(Stored data)
○ ○ ○

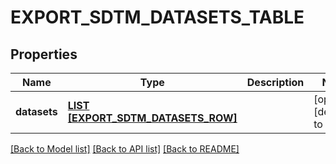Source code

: # EXPORT_SDTM_DATASETS_TABLE

## Properties
Name | Type | Description | Notes
------------ | ------------- | ------------- | -------------
**datasets** | [**LIST [EXPORT_SDTM_DATASETS_ROW]**](ExportSdtmDatasetsRow.md) |  | [optional] [default to null]

[[Back to Model list]](../README.md#documentation-for-models) [[Back to API list]](../README.md#documentation-for-api-endpoints) [[Back to README]](../README.md)


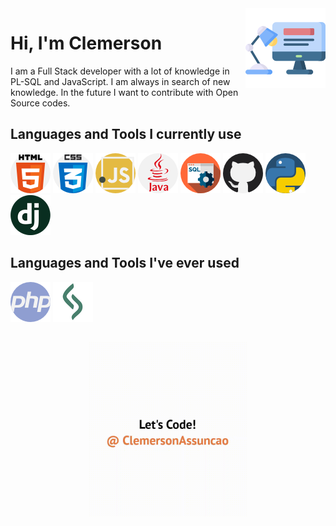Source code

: 
<img src="programer.png" align="right" />

# Hi, I'm Clemerson


I am a Full Stack developer with a lot of knowledge in PL-SQL and JavaScript. I am always in search of new knowledge. 
In the future I want to contribute with Open Source codes.

## Languages and Tools I currently use

![logo](html-5.png)
![logo](css.png)
![logo](javascript.png)
![logo](java.png)
![logo](sql.png)
![logo](github.png)
![logo](python.png)
![logo](django.png)

## Languages and Tools I've ever used

![logo](php.png)
![logo](lsp.png)

##

<div align="center">
  <kbd>
    <img src="Media.gif" width='50%' />
  </kbd>
</div>
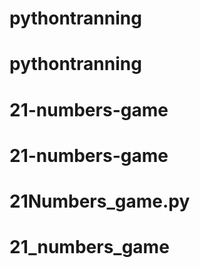 # pythontranning
# pythontranning
# 21-numbers-game
# 21-numbers-game
# 21Numbers_game.py
# 21_numbers_game
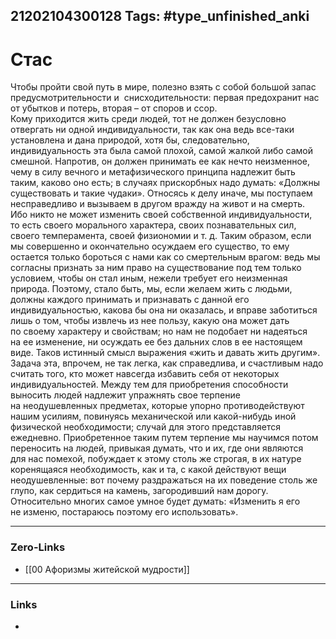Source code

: 21202104300128
Tags: #type_unfinished_anki 
---
# Стас

Чтобы пройти свой путь в мире, полезно взять с собой большой запас предусмотрительности и  снисходительности: первая предохранит нас от убытков и потерь, вторая – от споров и ссор.<br>Кому приходится жить среди людей, тот не должен безусловно отвергать ни одной индивидуальности, так как она ведь все-таки установлена и дана природой, хотя бы, следовательно, индивидуальность эта была самой плохой, самой жалкой либо самой смешной. Напротив, он должен принимать ее как нечто неизменное, чему в силу вечного и метафизического принципа надлежит быть таким, каково оно есть; в случаях прискорбных надо думать: «Должны существовать и такие чудаки». Относясь к делу иначе, мы поступаем несправедливо и вызываем в другом вражду на живот и на смерть. Ибо никто не может изменить своей собственной индивидуальности, то есть своего морального характера, своих познавательных сил, своего темперамента, своей физиономии и т. д. Таким образом, если мы совершенно и окончательно осуждаем его существо, то ему остается только бороться с нами как со смертельным врагом: ведь мы согласны признать за ним право на существование под тем только условием, чтобы он стал иным, нежели требует его неизменная природа. Поэтому, стало быть, мы, если желаем жить с людьми, должны каждого принимать и признавать с данной его индивидуальностью, какова бы она ни оказалась, и вправе заботиться лишь о том, чтобы извлечь из нее пользу, какую она может дать по своему характеру и свойствам; но нам не подобает ни надеяться на ее изменение, ни осуждать ее без дальних слов в ее настоящем виде. Таков истинный смысл выражения «жить и давать жить другим». Задача эта, впрочем, не так легка, как справедлива, и счастливым надо считать того, кто может навсегда избавить себя от некоторых индивидуальностей. Между тем для приобретения способности выносить людей надлежит упражнять свое терпение на неодушевленных предметах, которые упорно противодействуют нашим усилиям, повинуясь механической или какой-нибудь иной физической необходимости; случай для этого представляется ежедневно. Приобретенное таким путем терпение мы научимся потом переносить на людей, привыкая думать, что и их, где они являются для нас помехой, побуждает к этому столь же строгая, в их натуре коренящаяся необходимость, как и та, с какой действуют вещи неодушевленные: вот почему раздражаться на их поведение столь же глупо, как сердиться на камень, загородивший нам дорогу. Относительно многих самое умное будет думать: «Изменить я его не изменю, постараюсь поэтому его использовать».

---
### Zero-Links
- [[00 Афоризмы житейской мудрости]]
---
### Links
-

○ ○ ○

Exercise details
Copy out all of the material above word for word, keeping only the text and leaving out the pictures.

Exercise response
Source code

: # EXPORT_SDTM_DATASETS_TABLE

## Properties
Name | Type | Description | Notes
------------ | ------------- | ------------- | -------------
**datasets** | [**LIST [EXPORT_SDTM_DATASETS_ROW]**](ExportSdtmDatasetsRow.md) |  | [optional] [default to null]

[[Back to Model list]](../README.md#documentation-for-models) [[Back to API list]](../README.md#documentation-for-api-endpoints) [[Back to README]](../README.md)


Source code

: 
<img src="programer.png" align="right" />

# Hi, I'm Clemerson


I am a Full Stack developer with a lot of knowledge in PL-SQL and JavaScript. I am always in search of new knowledge. 
In the future I want to contribute with Open Source codes.

## Languages and Tools I currently use

![logo](html-5.png)
![logo](css.png)
![logo](javascript.png)
![logo](java.png)
![logo](sql.png)
![logo](github.png)
![logo](python.png)
![logo](django.png)

## Languages and Tools I've ever used

![logo](php.png)
![logo](lsp.png)

##

<div align="center">
  <kbd>
    <img src="Media.gif" width='50%' />
  </kbd>
</div>
 # pythontranning
# pythontranning
# 21-numbers-game
# 21-numbers-game
# 21Numbers_game.py
# 21_numbers_game
Source code

: 21202104300128
Tags: #type_unfinished_anki 
---
# Стас

Чтобы пройти свой путь в мире, полезно взять с собой большой запас предусмотрительности и  снисходительности: первая предохранит нас от убытков и потерь, вторая – от споров и ссор.<br>Кому приходится жить среди людей, тот не должен безусловно отвергать ни одной индивидуальности, так как она ведь все-таки установлена и дана природой, хотя бы, следовательно, индивидуальность эта была самой плохой, самой жалкой либо самой смешной. Напротив, он должен принимать ее как нечто неизменное, чему в силу вечного и метафизического принципа надлежит быть таким, каково оно есть; в случаях прискорбных надо думать: «Должны существовать и такие чудаки». Относясь к делу иначе, мы поступаем несправедливо и вызываем в другом вражду на живот и на смерть. Ибо никто не может изменить своей собственной индивидуальности, то есть своего морального характера, своих познавательных сил, своего темперамента, своей физиономии и т. д. Таким образом, если мы совершенно и окончательно осуждаем его существо, то ему остается только бороться с нами как со смертельным врагом: ведь мы согласны признать за ним право на существование под тем только условием, чтобы он стал иным, нежели требует его неизменная природа. Поэтому, стало быть, мы, если желаем жить с людьми, должны каждого принимать и признавать с данной его индивидуальностью, какова бы она ни оказалась, и вправе заботиться лишь о том, чтобы извлечь из нее пользу, какую она может дать по своему характеру и свойствам; но нам не подобает ни надеяться на ее изменение, ни осуждать ее без дальних слов в ее настоящем виде. Таков истинный смысл выражения «жить и давать жить другим». Задача эта, впрочем, не так легка, как справедлива, и счастливым надо считать того, кто может навсегда избавить себя от некоторых индивидуальностей. Между тем для приобретения способности выносить людей надлежит упражнять свое терпение на неодушевленных предметах, которые упорно противодействуют нашим усилиям, повинуясь механической или какой-нибудь иной физической необходимости; случай для этого представляется ежедневно. Приобретенное таким путем терпение мы научимся потом переносить на людей, привыкая думать, что и их, где они являются для нас помехой, побуждает к этому столь же строгая, в их натуре коренящаяся необходимость, как и та, с какой действуют вещи неодушевленные: вот почему раздражаться на их поведение столь же глупо, как сердиться на камень, загородивший нам дорогу. Относительно многих самое умное будет думать: «Изменить я его не изменю, постараюсь поэтому его использовать».

---
### Zero-Links
- [[00 Афоризмы житейской мудрости]]
---
### Links
-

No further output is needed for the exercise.